Quando il gonfiore può essere il segnale di una
malattia venosa
Talvolta,
però, il caldo non rappresenta la vera causa del problema, ma soltanto il
fattore che rende più evidenti disturbi circolatori già presenti.
La malattia
venosa cronica è una condizione molto frequente, legata a una difficoltà del
sangue venoso a risalire correttamente verso il cuore. Nei mesi caldi i sintomi
tendono spesso ad accentuarsi.
Oltre
all’edema possono comparire:
- vene varicose;
- capillari evidenti;
- pesantezza persistente;
- dolore o bruciore;
- prurito;
- crampi notturni;
- arrossamenti;
- alterazioni cutanee.
È importante
ricordare che la malattia venosa cronica non è soltanto un problema estetico.
Si tratta di una patologia evolutiva che, se trascurata, può peggiorare nel tempo.

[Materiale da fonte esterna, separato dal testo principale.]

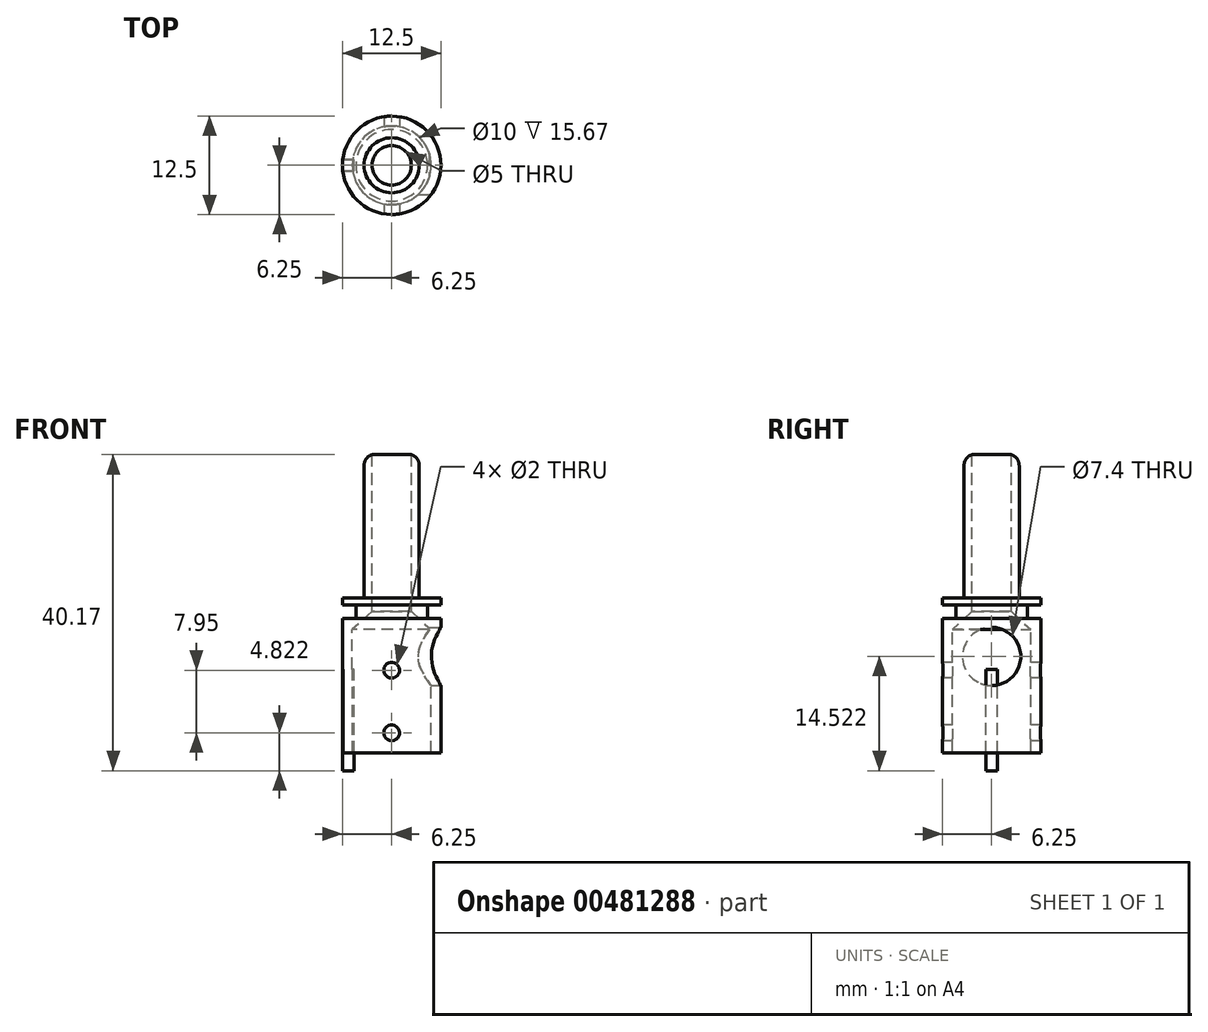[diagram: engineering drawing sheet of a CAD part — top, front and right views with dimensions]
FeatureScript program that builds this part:
annotation { "Feature Type Name" : "Feature", "Feature Type Description" : "" }
export const myFeature = defineFeature(function(context is Context, id is Id, definition is map)
    precondition{}
    {
        {
            var Q0;
            Q0=qCreatedBy(makeId("Right.planeOp"),FACE);
            var sketch = newSketch(context, id + "F0", { "sketchPlane" : qUnion([Q0])});
            skLineSegment(sketch, "E0", {"start": v(-3.5, 27.27) * mm, "end": v(-3.5, 9.07) * mm});
            skLineSegment(sketch, "E1", {"start": v(-3.5, 9.07) * mm, "end": v(-6.25, 9.07) * mm});
            skLineSegment(sketch, "E2", {"start": v(-6.25, 9.07) * mm, "end": v(-6.25, 8.19) * mm});
            skLineSegment(sketch, "E3", {"start": v(-6.25, 8.19) * mm, "end": v(-4.55, 8.19) * mm});
            skLineSegment(sketch, "E4", {"start": v(-4.55, 8.19) * mm, "end": v(-4.55, 6.49) * mm});
            skLineSegment(sketch, "E5", {"start": v(-4.55, 6.49) * mm, "end": v(-6.25, 6.49) * mm});
            skLineSegment(sketch, "E6", {"start": v(-6.25, 6.49) * mm, "end": v(-6.25, 5.04) * mm});
            skLineSegment(sketch, "E7", {"start": v(-6.25, 5.04) * mm, "end": v(-6.25, -10.63) * mm});
            skLineSegment(sketch, "E8", {"start": v(-6.25, -10.63) * mm, "end": v(-5, -10.63) * mm});
            skLineSegment(sketch, "E9", {"start": v(-5, -10.63) * mm, "end": v(-5, 5.04) * mm});
            skLineSegment(sketch, "E10", {"start": v(-2.5, 27.27) * mm, "end": v(-3.5, 27.27) * mm});
            skLineSegment(sketch, "E11", {"start": v(0, 37.7) * mm, "end": v(0, -24.8) * mm});
            skLineSegment(sketch, "E12", {"start": v(-5, 5.04) * mm, "end": v(-2.5, 7.34) * mm});
            skPoint(sketch, "E12.endSnap0", {"position": v(-4.55, 7.34) * mm});
            skLineSegment(sketch, "E13", {"start": v(-2.5, 27.27) * mm, "end": v(-2.5, 7.34) * mm});
            skSolve(sketch);
        }
        {
            var Q0;
            Q0 = qSketchRegion(id + "F0", true);
            var Q1;
            Q1=sQuery(id+"F0.wireOp",EDGE,"E11");
            revolve(context, id + "F1", {"entities" : qUnion([Q0]), "axis" : qUnion([Q1]), "revolveType" : RevolveType.FULL});
        }
        {
            var Q0;
            Q0=makeQuery(id+"F1.opRevolve","SWEPT_EDGE",EDGE,{"disambiguationData":[OSD([sQuery(id+"F0.wireOp",EDGE,"E0"),sQuery(id+"F0.wireOp",EDGE,"E10")])]});
            fillet(context, id + "F2", {"entities" : qUnion([Q0]), "radius" : 1.45 * mm, "tangentPropagation" : true, "allowEdgeOverflow" : false});
        }
        {
            var Q0;
            Q0=qCreatedBy(makeId("Right.planeOp"),FACE);
            cPlane(context, id + "F3", {"entities" : qUnion([Q0]), "cplaneType" : CPlaneType.OFFSET, "offset" : 7.4 * mm, "width" : 150 * mm, "height" : 150 * mm});
        }
        {
            var Q0;
            Q0=qCreatedBy(id+"F3.planeOp",FACE);
            var sketch = newSketch(context, id + "F4", { "sketchPlane" : qUnion([Q0])});
            skCircle(sketch, "E14", {"center": v(0, 1.62) * mm, "radius": 3.75 * mm});
            skSolve(sketch);
        }
        {
            var Q0;
            Q0=sQuery(id+"F4.wireOp",VERTEX,"E14.center");
            var Q1;
            Q1=makeQuery(id+"F1.opRevolve","SWEPT_BODY",BODY,{"disambiguationData":[OSD([sQuery(id+"F0.wireOp",EDGE,"E0"),sQuery(id+"F0.wireOp",EDGE,"E1"),sQuery(id+"F0.wireOp",EDGE,"E2"),sQuery(id+"F0.wireOp",EDGE,"E3"),sQuery(id+"F0.wireOp",EDGE,"E4"),sQuery(id+"F0.wireOp",EDGE,"E5"),sQuery(id+"F0.wireOp",EDGE,"E6"),sQuery(id+"F0.wireOp",EDGE,"E7"),sQuery(id+"F0.wireOp",EDGE,"E8"),sQuery(id+"F0.wireOp",EDGE,"E9"),sQuery(id+"F0.wireOp",EDGE,"WFCA2PC4-JXqy-roBc-nyxn-NizF1rpwNV58"),sQuery(id+"F0.wireOp",EDGE,"tY1BsU9W-EswD-Qo8C-ngPz-wy5FB7OOdJuZ"),sQuery(id+"F0.wireOp",EDGE,"E10")])]});
            hole(context, id + "F5", {"style" : HoleStyle.SIMPLE, "endStyle" : HoleEndStyle.BLIND, "holeDiameter" : 7.4 * mm, "holeDepth" : 2 * mm, "isTappedThrough" : true, "tappedDepth" : 12 * mm, "tapClearance" : 3, "locations" : qUnion([Q0]), "scope" : qUnion([Q1])});
        }
        {
            var Q0;
            Q0=qCreatedBy(makeId("Front.planeOp"),FACE);
            cPlane(context, id + "F6", {"entities" : qUnion([Q0]), "cplaneType" : CPlaneType.OFFSET, "offset" : 7.5 * mm, "width" : 150 * mm, "height" : 150 * mm});
        }
        {
            var Q0;
            Q0=qCreatedBy(id+"F6.planeOp",FACE);
            var sketch = newSketch(context, id + "F7", { "sketchPlane" : qUnion([Q0])});
            skCircle(sketch, "E15", {"center": v(0, -0.13) * mm, "radius": 1 * mm});
            skCircle(sketch, "E16", {"center": v(0, -8.08) * mm, "radius": 1 * mm});
            skSolve(sketch);
        }
        {
            var Q0;
            Q0=sQuery(id+"F7.wireOp",VERTEX,"E16.center");
            var Q1;
            Q1=sQuery(id+"F7.wireOp",VERTEX,"E15.center");
            var Q2;
            Q2=makeQuery(id+"F1.opRevolve","SWEPT_BODY",BODY,{"disambiguationData":[OSD([sQuery(id+"F0.wireOp",EDGE,"E0"),sQuery(id+"F0.wireOp",EDGE,"E1"),sQuery(id+"F0.wireOp",EDGE,"E2"),sQuery(id+"F0.wireOp",EDGE,"E3"),sQuery(id+"F0.wireOp",EDGE,"E4"),sQuery(id+"F0.wireOp",EDGE,"E5"),sQuery(id+"F0.wireOp",EDGE,"E6"),sQuery(id+"F0.wireOp",EDGE,"E7"),sQuery(id+"F0.wireOp",EDGE,"E8"),sQuery(id+"F0.wireOp",EDGE,"E9"),sQuery(id+"F0.wireOp",EDGE,"WFCA2PC4-JXqy-roBc-nyxn-NizF1rpwNV58"),sQuery(id+"F0.wireOp",EDGE,"tY1BsU9W-EswD-Qo8C-ngPz-wy5FB7OOdJuZ"),sQuery(id+"F0.wireOp",EDGE,"E10")])]});
            hole(context, id + "F8", {"style" : HoleStyle.SIMPLE, "endStyle" : HoleEndStyle.THROUGH, "holeDiameter" : 2 * mm, "isTappedThrough" : true, "tappedDepth" : 12 * mm, "tapClearance" : 3, "locations" : qUnion([Q0, Q1]), "scope" : qUnion([Q2])});
        }
        {
            var Q0;
            Q0=qCreatedBy(makeId("Right.planeOp"),FACE);
            cPlane(context, id + "F9", {"entities" : qUnion([Q0]), "cplaneType" : CPlaneType.OFFSET, "offset" : 6.27 * mm, "oppositeDirection" : true, "width" : 150 * mm, "height" : 150 * mm});
        }
        {
            var Q0;
            Q0=qCreatedBy(id+"F9.planeOp",FACE);
            var sketch = newSketch(context, id + "F10", { "sketchPlane" : qUnion([Q0])});
            skLineSegment(sketch, "E17", {"start": v(0.73, -10.63) * mm, "end": v(0.73, -12.33) * mm});
            skLineSegment(sketch, "E18", {"start": v(0.73, -12.33) * mm, "end": v(-0.77, -12.33) * mm});
            skLineSegment(sketch, "E19", {"start": v(-0.77, -12.33) * mm, "end": v(-0.77, -10.63) * mm});
            skLineSegment(sketch, "E20", {"start": v(-0.77, -10.63) * mm, "end": v(0.73, -10.63) * mm});
            skSolve(sketch);
        }
        {
            var Q0;
            Q0=makeQuery(id+"F10.imprint","IMPRINT",FACE,{"disambiguationData":[TD([[makeQuery(id+"F10.imprint","IMPRINT",EDGE,{"derivedFrom":sQuery(id+"F10.wireOp",EDGE,"E17")}),-1.0]])]});
            extrude(context, id + "F11", {"entities" : qUnion([Q0]), "depth" : 1.8 * mm});
        }
        {
            var Q0;
            Q0=makeQuery(id+"F11.opExtrude","SWEPT_BODY",BODY,{"disambiguationData":[OSD([sQuery(id+"F10.wireOp",EDGE,"E17"),sQuery(id+"F10.wireOp",EDGE,"E18"),sQuery(id+"F10.wireOp",EDGE,"E19"),sQuery(id+"F10.wireOp",EDGE,"E20")])]});
            deleteBodies(context, id + "F12", {"entities" : qUnion([Q0])});
        }
        {
            var Q0;
            Q0=qCreatedBy(makeId("Top.planeOp"),FACE);
            var sketch = newSketch(context, id + "F13", { "sketchPlane" : qUnion([Q0])});
            skLineSegment(sketch, "E21.bottom", {"start": v(-4.75, -0.75) * mm, "end": v(-6.25, -0.75) * mm});
            skLineSegment(sketch, "E21.top", {"start": v(-4.75, 0.75) * mm, "end": v(-6.25, 0.75) * mm});
            skLineSegment(sketch, "E21.left", {"start": v(-4.75, -0.75) * mm, "end": v(-4.75, 0.75) * mm});
            skLineSegment(sketch, "E21.right", {"start": v(-6.25, -0.75) * mm, "end": v(-6.25, 0.75) * mm});
            skPoint(sketch, "E21.middle", {"position": v(-5.5, 0) * mm});
            skSolve(sketch);
        }
        {
            var Q0;
            Q0 = qSketchRegion(id + "F13", true);
            extrude(context, id + "F14", {"entities" : qUnion([Q0]), "operationType" : NewBodyOperationType.ADD, "oppositeDirection" : true, "depth" : 12.9 * mm});
        }
    });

Non tutte le gambe gonfie dipendono dalla circolazione
venosa
Attribuire
automaticamente ogni gonfiore a una “cattiva circolazione” è un errore
piuttosto frequente.
L’edema
degli arti inferiori può infatti avere origini differenti, tra cui:
- patologie cardiache;
- disturbi renali;
- malattie epatiche;
- alterazioni del sistema
linfatico;
- infiammazioni;
- problemi articolari;
- squilibri metabolici o
endocrini;
- effetti collaterali di alcuni
farmaci.
Per questo
motivo è fondamentale identificare la causa reale del disturbo prima di
iniziare qualsiasi trattamento.
Integratori e drenanti: perché è meglio evitare l’automedicazione
Negli ultimi
anni l’utilizzo di integratori per la circolazione e prodotti drenanti è
aumentato notevolmente. Spesso vengono acquistati senza una valutazione medica,
sulla base di pubblicità, consigli informali o informazioni reperite online.
Tuttavia,
trattare il gonfiore senza conoscerne l’origine può risultare inutile e, in alcuni
casi, persino controproducente.
Non tutti i
tipi di edema richiedono lo stesso approccio terapeutico.
Malattie venose, linfatiche, cardiache o metaboliche necessitano di valutazioni
e trattamenti differenti.
Inoltre,
molti integratori contengono sostanze biologicamente attive che possono
interferire con terapie già in corso. Alcuni prodotti possono modificare
l’effetto di farmaci anticoagulanti, antiaggreganti, antipertensivi o
diuretici, oppure essere poco indicati in presenza di specifiche condizioni cliniche.
Anche i
prodotti di libera vendita, quindi, non dovrebbero essere considerati
automaticamente innocui o adatti a tutti.
Quando è consigliabile una valutazione specialistica?
- il gonfiore è frequente o
persistente;
- una gamba appare più gonfia
dell’altra;
- compaiono dolore o alterazioni
della pelle;
- sono presenti vene varicose;
- i sintomi peggiorano
progressivamente;
- esiste familiarità per trombosi
o malattie venose.
La visita
flebologica associata all’ecocolordoppler permette di studiare correttamente la
circolazione e distinguere le diverse possibili cause dell’edema.
La diagnosi è il primo passo per curare davvero il
problema
Le gambe
gonfie sono un disturbo molto comune, soprattutto nei mesi caldi, ma non devono
essere né sottovalutate né banalizzate.
Affidarsi
esclusivamente al “fai da te” o scegliere prodotti senza una valutazione
clinica può portare a trattamenti non adeguati e ritardare la diagnosi del
problema reale.
Prendersi
cura delle proprie gambe significa prima di tutto comprendere l’origine del
gonfiore e scegliere un percorso terapeutico realmente appropriato.